Benefits of contract protections built on history

In North America, from the earliest days of legal protections for collective bargaining rights through the addition of airlines to the Railway Labor Act in 1936 in the United States and the Wartime Labour Relations Regulations of 1944 in Canada, a collective agreement or contract provided a model for protecting workers and advancing their careers.

Today, labor contracts affect pilots in three key ways by establishing procedures for interacting with the employer, fellow pilots, and even themselves. Not only does a collectively bargained agreement allow pilots to bargain wages, work rules, benefits, and career progression, it affords protections in the form of process and legal representation.

A collective agreement allows pilots to challenge legally a proposed practice by management that may not be safe or that may violate a contract or law. As a result, a collectively bargained agreement not only protects an individual pilot, but also acts as a deterrent for the future.

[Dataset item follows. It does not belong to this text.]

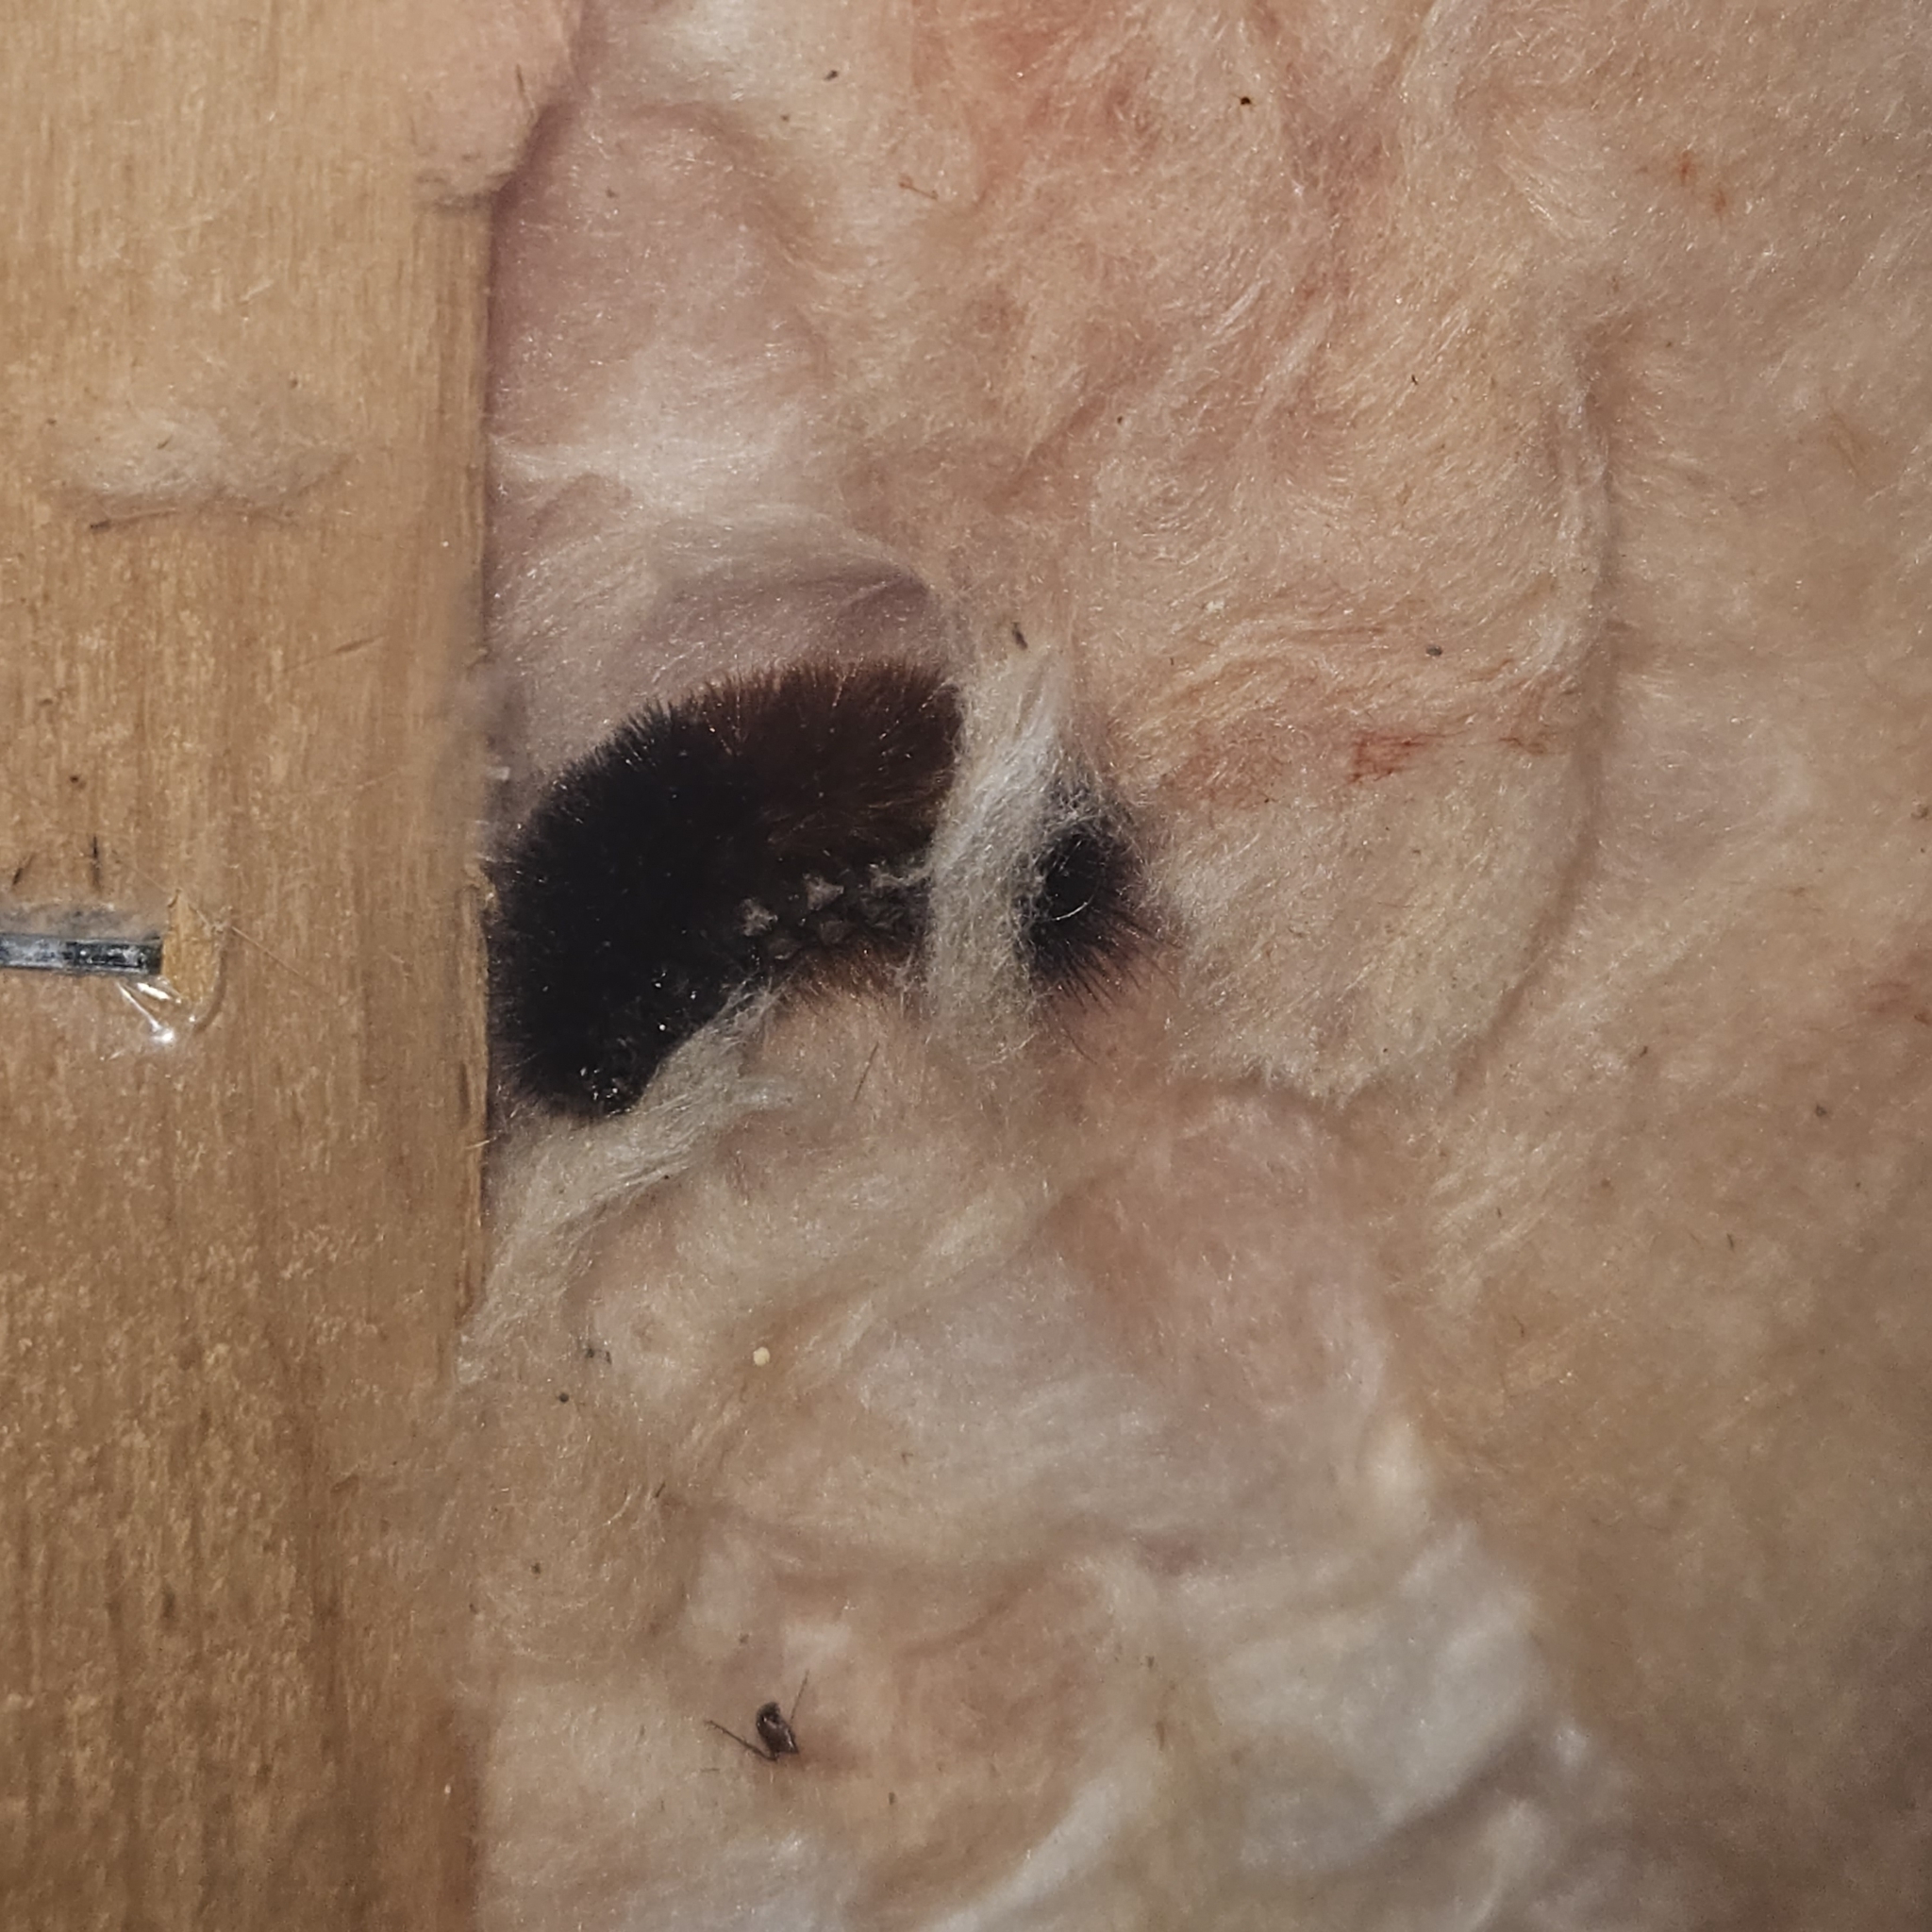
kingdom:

In addition, a union contract gives structure to a pilot’s relationship with his or her fellow pilots, governing everything from bidding schedules to maintaining seniority lists, and it helps pilots focus on the big picture and best practices in stressful situations.

Safety a concern

In 2015, research from the University of Ghent showed that one in five airline pilots in Europe no longer has a direct employment contract with an airline. “The Ghent study and our conversations with pilots reveal that the high workload, long days, the financial uncertainty, and lack of oversight and accountability of employers [created] by setting up complicated bogus self-employment structures lead to unsafe situations. Pilots no longer dare to call in sick, out of fear of losing their jobs, and they fly when they are actually too tired to do so,” states a September 2016 report titled “Shut up or you’re fired,” published in De Groene Amsterdammer, an independent Dutch newspaper.

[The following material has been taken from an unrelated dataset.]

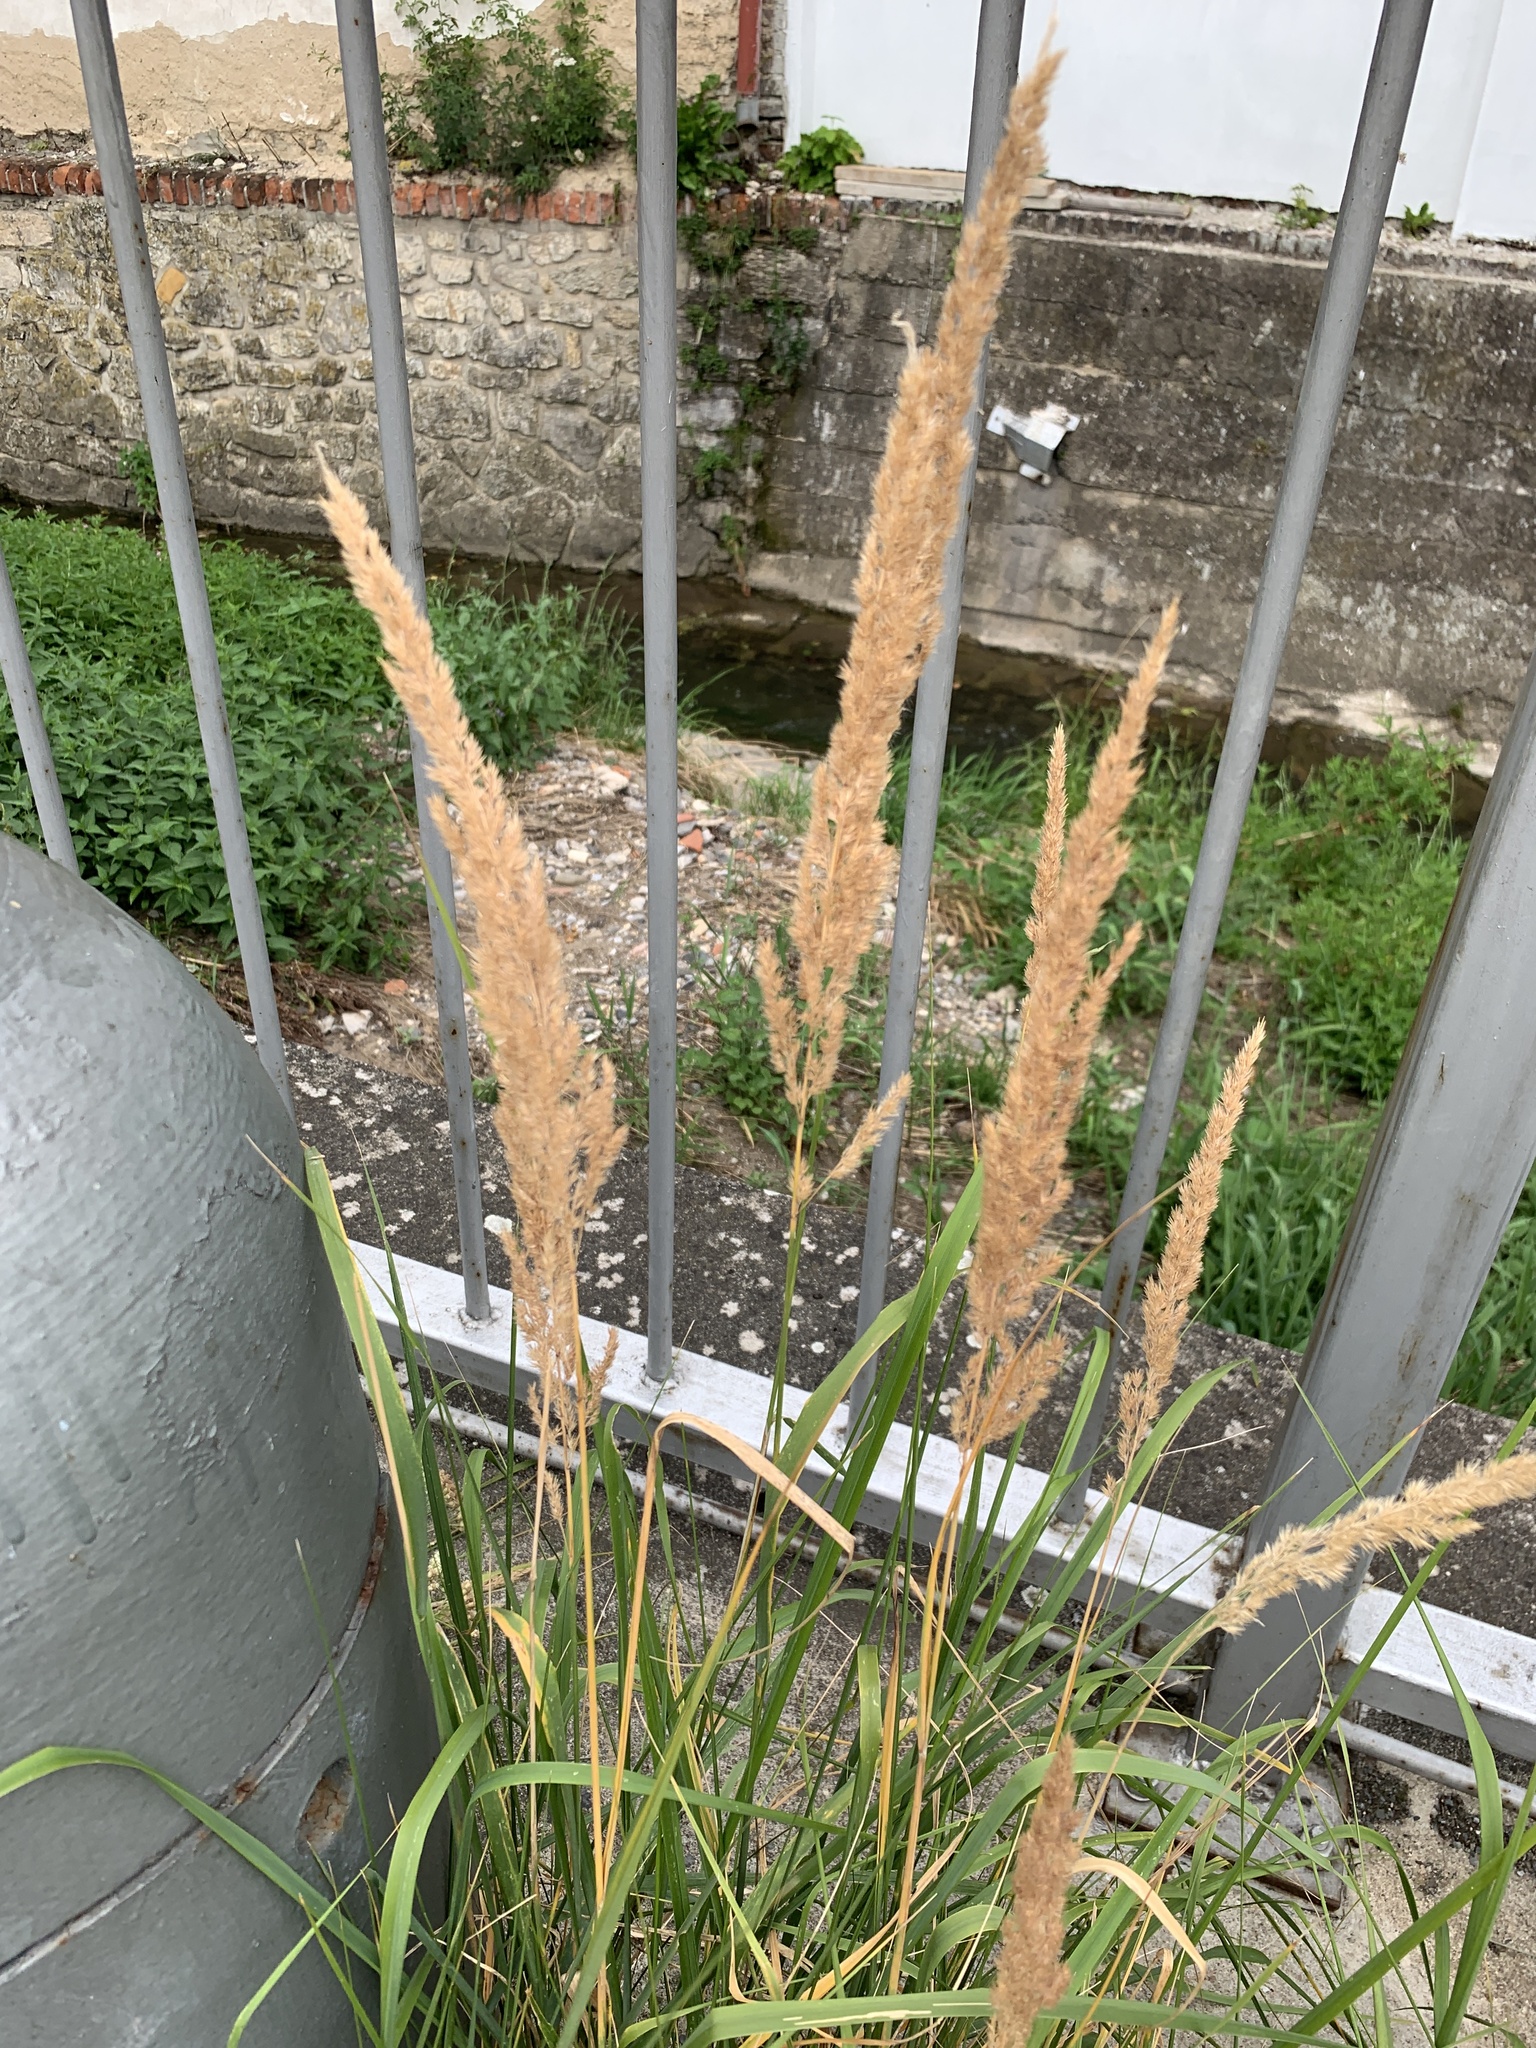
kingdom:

“Safety regulators must look at an airline’s employment model when they consider whether it’s a safe operation,” said Abel. “While systems are in place to assess the technical safety of an airline, they don’t consider pressure that’s put on the employees that can undermine the safety-culture reporting environment that ensures the highest standards of safety.”

Pilots demonstrate unity

When IALPA pilots went on strike earlier this year, 100 percent of the union pilots participated. The experience of the Ryanair pilots and ALPA’s more than 85 years of history demonstrate the tremendous value of unionism and the integral role that collective action plays in the world’s airline pilots’ abilities to achieve fair wages, working conditions, and benefits while advancing safety, security, pilot assistance, and jumpseating.

ALPA makes opposition clear

In October 2017, ALPA’s Executive Board voted unanimously to provide financial, logistical, and staff support for the recent unionization efforts by pilots at Europe’s Ryanair, stating that, “We remain steadfast in our opposition to airline operations that avoid the direct employment of pilots by utilizing brokers that act as employers or requiring pilots to create their own companies that then rent themselves out to the airline. If these atypical employment models are allowed to proliferate, they will ultimately erode high labor standards.”

First but not the last

Ryanair will not be the last foreign airline to attempt to do business with an atypical employment model. Other airlines may do the same and seek to serve the North American market, which will put U.S. and Canadian pilots and our companies at risk from unfair competition and lower labor standards.

If the pilots involved are based in the United States or Canada and fall under these countries’ labor laws, securing the benefits of union representation will be an essential counter to their companies’ attempts at exploitation. Unionism will always give airline pilots an upper hand.